**Work required**
Report, in full, each line of the material below in which the string "this" occurs.

**Exercise data**

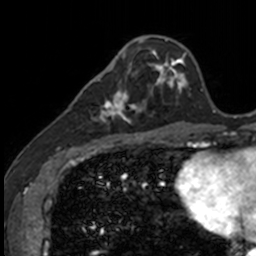
Breast MRI, one axial slice; position 40 of 160 along the scan axis; cropped to one breast; dynamic contrast-enhanced series, time point 2 of 7 at this slice position (early post-contrast); 3 T; TE 1.7 ms, TR 4 ms; 1 mm slice thickness; 256 × 256 image matrix, field of view 171 × 171 mm. Female patient.
Annotated regions visible in this slice (semi-automatically segmented with operator editing):
- enhancing-tissue mask used for the functional tumour volume (all voxels passing the contrast-enhancement thresholds inside the analysis volume; usually the tumour): bounding box (x1, y1, x2, y2) in pixels: (86, 71, 141, 135)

**Your solution**
Breast MRI, one axial slice; position 40 of 160 along the scan axis; cropped to one breast; dynamic contrast-enhanced series, time point 2 of 7 at this slice position (early post-contrast); 3 T; TE 1.7 ms, TR 4 ms; 1 mm slice thickness; 256 × 256 image matrix, field of view 171 × 171 mm. Female patient.
Annotated regions visible in this slice (semi-automatically segmented with operator editing):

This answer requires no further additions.